Mevlâna Celâleddin-i Rumi'nin düşünce ve hareketlerinden ilham alınarak kurulan Mevlevilik bir sosyal olgu olarak tasavvuf tarihinde ve toplumsal hafızamızda önemli bir yere sahiptir. Sanayileşme, sekülerleşme ve çoğulculuk süreçlerinden etkilenerek kurumsallıktan bireyselleşmeye doğru evrilen Mevlevi dinî hareketi, Cumhuriyetin erken dönem modernleştirme politikalarından önemli düzeyde etkilenmiştir.
1925 yılında çıkarılan Tekke ve Zaviyeler Kanunu Mevleviliği diğer tarikatlardan daha büyük bir tarihsel kırılmaya uğratmıştır. Tarihsel gücünü ve merkezî otoritesini kaybeden Mevlevilik, bugün küçük gruplar hâlinde ve yeni bir form içinde varlığını devam ettirmeye çalışmaktadır.

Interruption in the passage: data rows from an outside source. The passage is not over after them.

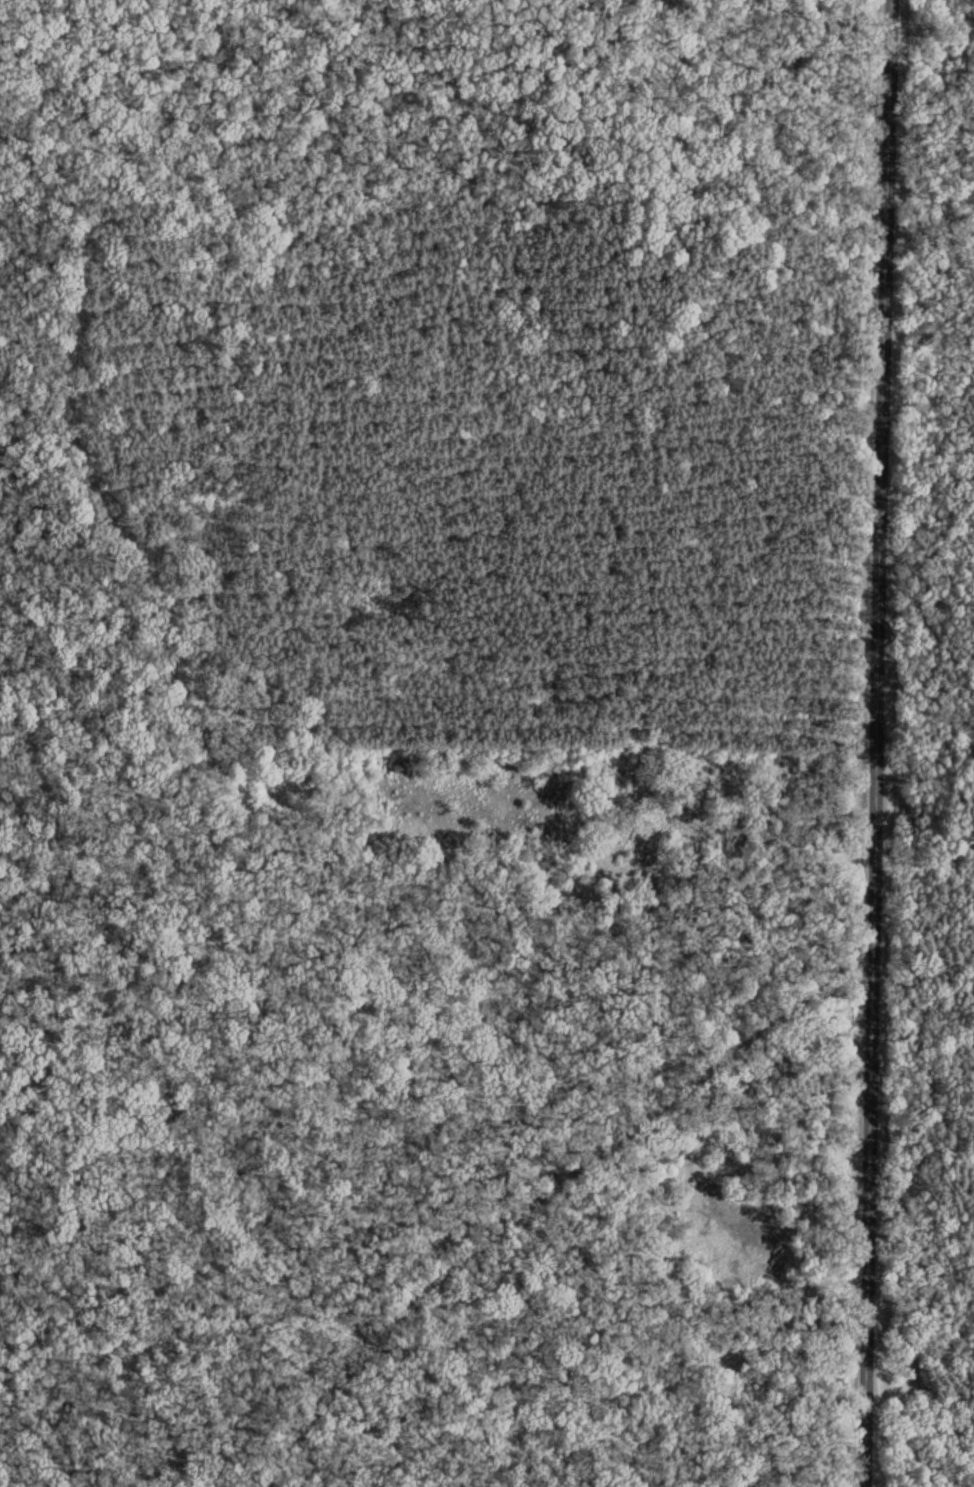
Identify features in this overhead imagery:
road: (874, 743)
road: (546, 1192)

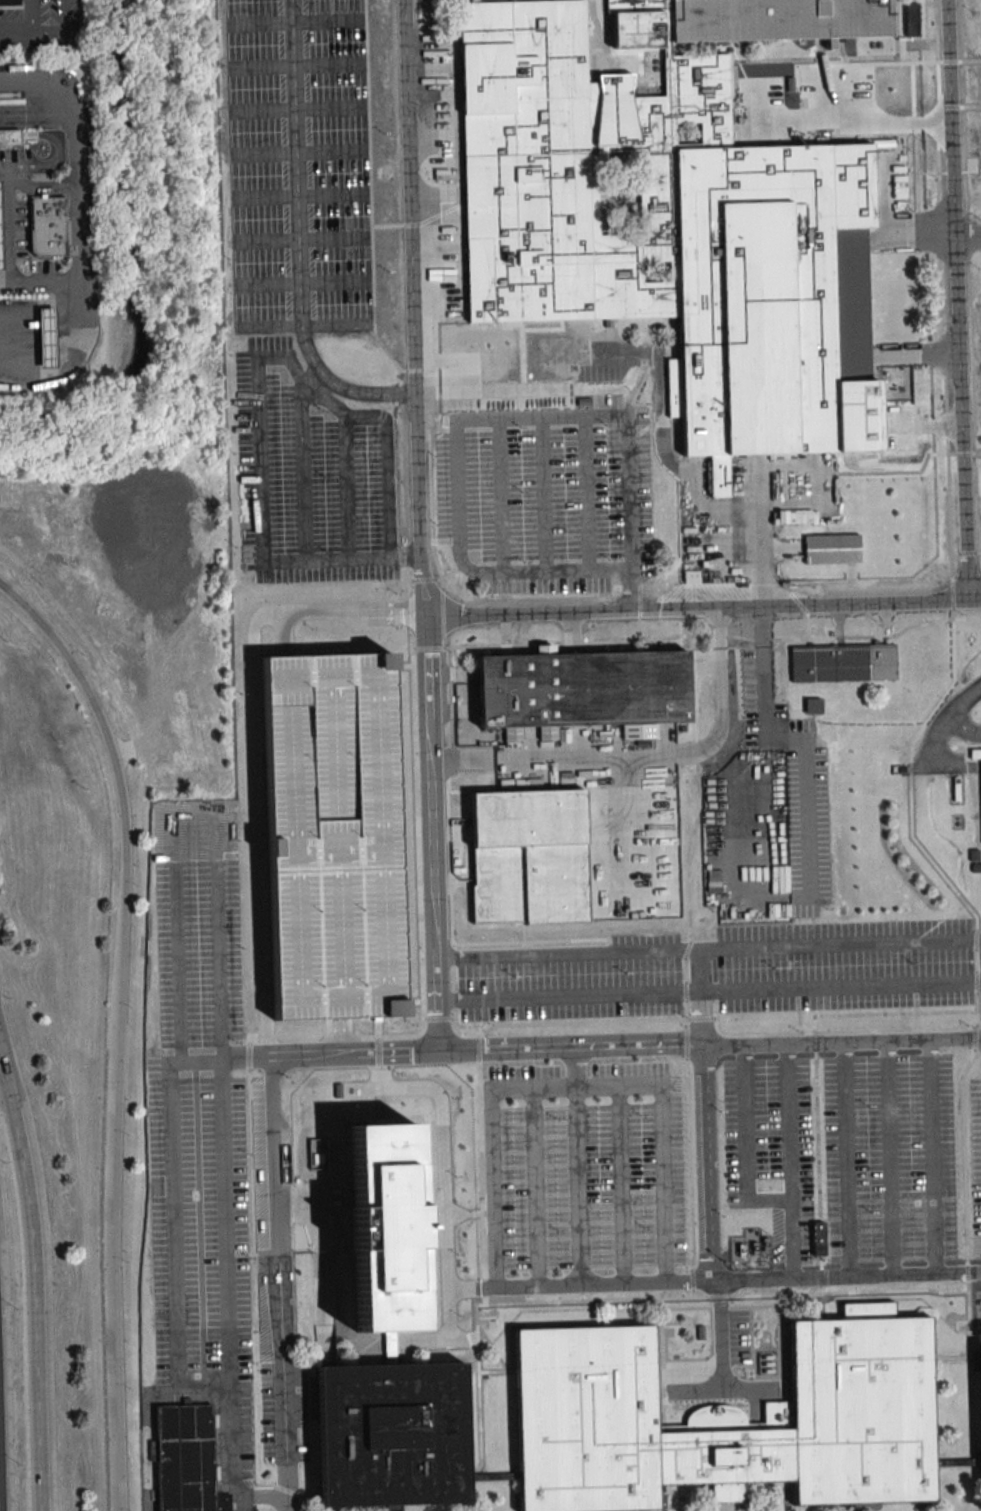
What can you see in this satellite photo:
building: (10, 4)
building: (911, 20)
road: (25, 25)
building: (10, 135)
parking lot: (298, 166)
road: (41, 185)
building: (670, 208)
road: (9, 223)
building: (47, 225)
road: (81, 227)
building: (1, 229)
road: (968, 235)
road: (298, 238)
road: (42, 283)
road: (957, 300)
road: (413, 306)
building: (47, 336)
road: (460, 420)
road: (387, 446)
road: (303, 463)
parking lot: (310, 475)
road: (347, 487)
road: (587, 493)
road: (544, 494)
road: (501, 496)
parking lot: (546, 496)
road: (261, 505)
building: (832, 548)
building: (691, 576)
road: (633, 590)
road: (702, 608)
road: (353, 613)
road: (284, 634)
road: (253, 638)
building: (844, 663)
building: (584, 686)
building: (813, 705)
road: (946, 719)
road: (963, 728)
road: (641, 754)
building: (975, 754)
road: (767, 830)
road: (432, 831)
road: (808, 831)
building: (331, 837)
parking garage: (331, 837)
building: (531, 856)
road: (708, 948)
parking lot: (844, 965)
parking lot: (574, 980)
road: (708, 991)
road: (701, 997)
road: (219, 1007)
road: (266, 1024)
road: (114, 1032)
road: (338, 1036)
road: (841, 1043)
road: (571, 1047)
road: (334, 1054)
road: (199, 1062)
road: (379, 1071)
road: (575, 1088)
parking lot: (198, 1105)
road: (746, 1145)
parking lot: (772, 1150)
building: (317, 1154)
road: (933, 1157)
parking lot: (890, 1159)
road: (890, 1159)
parking lot: (976, 1159)
road: (847, 1160)
road: (710, 1162)
road: (790, 1162)
road: (578, 1165)
parking lot: (583, 1167)
road: (621, 1185)
road: (535, 1188)
building: (385, 1228)
building: (819, 1239)
road: (173, 1250)
building: (750, 1252)
road: (714, 1280)
road: (35, 1282)
road: (280, 1283)
road: (448, 1320)
road: (721, 1335)
building: (862, 1379)
road: (722, 1390)
building: (392, 1435)
building: (188, 1460)
road: (255, 1497)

Mevleviler ise çoğulculuğun ve öznel din algısının etkisi ile daha esnek davranış kalıpları sergilemektedir.
Din, sanat, estetik, musiki, mimari vb. alanlarda önemli izler bırakan ve 2000'li yıllardan itibaren Mevlâna ve Sema ritüelinin popülerleşmesiyle birlikte tekrar gündeme gelen Mevlevilik hareketinin kurumsal özelliklerini, tarihsel temellerini ve güncel durumunu din-toplum ilişkileri bağlamında anlamaya çalışmak önem arz etmektedir.